Can you reproduce word for word everything from the start of the entries through the line holding "stdout: 5:39:36", including that line?

— START —

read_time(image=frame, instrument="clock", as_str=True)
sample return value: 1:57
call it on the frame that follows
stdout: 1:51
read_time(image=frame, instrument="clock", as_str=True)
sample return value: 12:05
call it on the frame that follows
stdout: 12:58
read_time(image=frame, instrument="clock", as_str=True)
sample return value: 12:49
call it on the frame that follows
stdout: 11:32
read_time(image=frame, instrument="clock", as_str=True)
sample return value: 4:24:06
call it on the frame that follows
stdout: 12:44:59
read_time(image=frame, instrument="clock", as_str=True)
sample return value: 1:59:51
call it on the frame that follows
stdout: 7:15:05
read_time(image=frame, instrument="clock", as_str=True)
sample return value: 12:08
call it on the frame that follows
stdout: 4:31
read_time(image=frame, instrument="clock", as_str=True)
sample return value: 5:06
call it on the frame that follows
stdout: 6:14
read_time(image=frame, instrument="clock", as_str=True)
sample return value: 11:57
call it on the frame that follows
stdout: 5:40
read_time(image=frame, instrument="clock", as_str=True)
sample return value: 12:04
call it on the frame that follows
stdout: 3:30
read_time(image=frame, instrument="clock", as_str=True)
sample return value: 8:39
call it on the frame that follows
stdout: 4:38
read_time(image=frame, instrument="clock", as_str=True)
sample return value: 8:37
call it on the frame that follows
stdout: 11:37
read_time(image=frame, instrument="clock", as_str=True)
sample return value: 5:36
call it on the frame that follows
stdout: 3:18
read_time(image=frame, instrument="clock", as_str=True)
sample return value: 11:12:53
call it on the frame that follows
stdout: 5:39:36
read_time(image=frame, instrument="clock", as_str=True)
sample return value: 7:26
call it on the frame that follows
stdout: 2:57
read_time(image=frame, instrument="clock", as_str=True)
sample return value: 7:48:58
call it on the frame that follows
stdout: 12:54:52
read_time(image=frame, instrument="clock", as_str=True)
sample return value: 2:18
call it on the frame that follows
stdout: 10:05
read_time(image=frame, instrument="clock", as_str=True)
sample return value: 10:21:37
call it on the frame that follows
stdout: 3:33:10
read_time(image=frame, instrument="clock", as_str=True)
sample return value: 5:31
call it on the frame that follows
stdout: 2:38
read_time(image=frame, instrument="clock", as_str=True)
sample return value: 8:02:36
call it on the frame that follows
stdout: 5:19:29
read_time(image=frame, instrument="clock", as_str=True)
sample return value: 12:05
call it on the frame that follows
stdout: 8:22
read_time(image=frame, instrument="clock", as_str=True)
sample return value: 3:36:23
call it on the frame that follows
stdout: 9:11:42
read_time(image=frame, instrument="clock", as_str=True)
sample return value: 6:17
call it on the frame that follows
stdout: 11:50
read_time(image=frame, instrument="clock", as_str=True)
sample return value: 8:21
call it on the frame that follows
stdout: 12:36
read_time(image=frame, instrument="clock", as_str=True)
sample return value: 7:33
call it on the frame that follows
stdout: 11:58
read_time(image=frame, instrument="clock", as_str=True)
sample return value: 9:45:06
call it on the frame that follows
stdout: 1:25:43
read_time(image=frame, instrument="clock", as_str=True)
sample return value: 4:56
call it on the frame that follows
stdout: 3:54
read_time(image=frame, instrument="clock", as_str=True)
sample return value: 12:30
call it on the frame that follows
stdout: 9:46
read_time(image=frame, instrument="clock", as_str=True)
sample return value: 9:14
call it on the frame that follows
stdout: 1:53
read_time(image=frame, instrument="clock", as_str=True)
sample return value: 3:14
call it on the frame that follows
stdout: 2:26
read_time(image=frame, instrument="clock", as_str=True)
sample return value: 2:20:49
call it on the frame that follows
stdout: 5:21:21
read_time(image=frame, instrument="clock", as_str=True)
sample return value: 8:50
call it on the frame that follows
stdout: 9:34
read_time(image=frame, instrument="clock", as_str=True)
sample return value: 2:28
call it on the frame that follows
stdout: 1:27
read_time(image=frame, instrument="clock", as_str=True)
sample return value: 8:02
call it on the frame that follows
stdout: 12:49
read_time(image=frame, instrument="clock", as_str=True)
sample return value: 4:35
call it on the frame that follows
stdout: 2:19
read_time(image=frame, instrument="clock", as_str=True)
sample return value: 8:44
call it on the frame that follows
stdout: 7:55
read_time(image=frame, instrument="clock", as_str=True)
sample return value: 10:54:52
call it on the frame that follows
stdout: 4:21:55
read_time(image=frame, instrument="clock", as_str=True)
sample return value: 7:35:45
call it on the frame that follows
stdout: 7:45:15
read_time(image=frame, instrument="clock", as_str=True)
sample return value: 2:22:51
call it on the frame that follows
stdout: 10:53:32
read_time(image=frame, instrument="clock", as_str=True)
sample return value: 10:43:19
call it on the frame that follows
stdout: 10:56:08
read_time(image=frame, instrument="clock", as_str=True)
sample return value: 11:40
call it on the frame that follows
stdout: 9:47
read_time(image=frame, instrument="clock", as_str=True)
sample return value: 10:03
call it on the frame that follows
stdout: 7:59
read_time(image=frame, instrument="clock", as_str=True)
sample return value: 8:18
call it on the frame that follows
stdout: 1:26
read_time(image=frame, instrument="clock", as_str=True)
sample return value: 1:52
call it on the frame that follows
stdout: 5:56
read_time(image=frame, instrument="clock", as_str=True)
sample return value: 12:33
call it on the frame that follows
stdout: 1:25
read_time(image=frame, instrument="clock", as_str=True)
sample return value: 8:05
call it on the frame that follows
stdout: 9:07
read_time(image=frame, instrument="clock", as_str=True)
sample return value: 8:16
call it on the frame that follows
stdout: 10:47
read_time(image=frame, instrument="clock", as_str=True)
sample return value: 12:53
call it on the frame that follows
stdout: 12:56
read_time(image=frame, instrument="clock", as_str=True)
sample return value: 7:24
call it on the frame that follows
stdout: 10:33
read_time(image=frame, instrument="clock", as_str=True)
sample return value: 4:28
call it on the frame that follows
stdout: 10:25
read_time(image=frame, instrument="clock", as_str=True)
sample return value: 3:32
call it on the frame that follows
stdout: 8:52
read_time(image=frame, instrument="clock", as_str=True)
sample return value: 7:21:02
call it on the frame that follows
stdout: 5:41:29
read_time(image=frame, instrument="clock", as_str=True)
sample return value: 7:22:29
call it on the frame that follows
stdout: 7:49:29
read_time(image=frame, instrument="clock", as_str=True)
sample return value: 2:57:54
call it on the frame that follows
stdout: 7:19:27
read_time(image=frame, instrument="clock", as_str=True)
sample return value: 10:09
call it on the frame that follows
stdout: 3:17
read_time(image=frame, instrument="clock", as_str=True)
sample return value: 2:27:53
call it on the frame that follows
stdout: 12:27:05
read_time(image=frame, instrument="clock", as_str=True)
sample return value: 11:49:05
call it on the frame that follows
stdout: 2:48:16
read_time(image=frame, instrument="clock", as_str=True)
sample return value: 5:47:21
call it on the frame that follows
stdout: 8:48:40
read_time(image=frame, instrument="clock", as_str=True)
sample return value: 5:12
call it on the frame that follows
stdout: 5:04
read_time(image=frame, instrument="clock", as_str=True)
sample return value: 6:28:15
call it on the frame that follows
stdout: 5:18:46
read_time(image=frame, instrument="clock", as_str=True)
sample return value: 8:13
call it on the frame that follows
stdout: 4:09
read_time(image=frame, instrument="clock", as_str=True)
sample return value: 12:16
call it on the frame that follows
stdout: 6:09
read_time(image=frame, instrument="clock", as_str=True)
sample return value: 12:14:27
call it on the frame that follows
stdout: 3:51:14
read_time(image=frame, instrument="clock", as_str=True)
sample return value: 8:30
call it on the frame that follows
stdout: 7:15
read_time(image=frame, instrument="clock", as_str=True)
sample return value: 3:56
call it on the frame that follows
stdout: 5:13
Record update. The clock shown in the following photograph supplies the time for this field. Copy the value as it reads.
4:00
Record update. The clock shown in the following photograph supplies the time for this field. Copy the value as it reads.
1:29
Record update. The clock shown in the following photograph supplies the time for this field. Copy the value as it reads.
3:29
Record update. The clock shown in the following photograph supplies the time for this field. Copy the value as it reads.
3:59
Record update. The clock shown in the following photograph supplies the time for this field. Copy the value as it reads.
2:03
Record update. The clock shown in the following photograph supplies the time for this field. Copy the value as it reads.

— END —

SOLUTION
read_time(image=frame, instrument="clock", as_str=True)
sample return value: 1:57
call it on the frame that follows
stdout: 1:51
read_time(image=frame, instrument="clock", as_str=True)
sample return value: 12:05
call it on the frame that follows
stdout: 12:58
read_time(image=frame, instrument="clock", as_str=True)
sample return value: 12:49
call it on the frame that follows
stdout: 11:32
read_time(image=frame, instrument="clock", as_str=True)
sample return value: 4:24:06
call it on the frame that follows
stdout: 12:44:59
read_time(image=frame, instrument="clock", as_str=True)
sample return value: 1:59:51
call it on the frame that follows
stdout: 7:15:05
read_time(image=frame, instrument="clock", as_str=True)
sample return value: 12:08
call it on the frame that follows
stdout: 4:31
read_time(image=frame, instrument="clock", as_str=True)
sample return value: 5:06
call it on the frame that follows
stdout: 6:14
read_time(image=frame, instrument="clock", as_str=True)
sample return value: 11:57
call it on the frame that follows
stdout: 5:40
read_time(image=frame, instrument="clock", as_str=True)
sample return value: 12:04
call it on the frame that follows
stdout: 3:30
read_time(image=frame, instrument="clock", as_str=True)
sample return value: 8:39
call it on the frame that follows
stdout: 4:38
read_time(image=frame, instrument="clock", as_str=True)
sample return value: 8:37
call it on the frame that follows
stdout: 11:37
read_time(image=frame, instrument="clock", as_str=True)
sample return value: 5:36
call it on the frame that follows
stdout: 3:18
read_time(image=frame, instrument="clock", as_str=True)
sample return value: 11:12:53
call it on the frame that follows
stdout: 5:39:36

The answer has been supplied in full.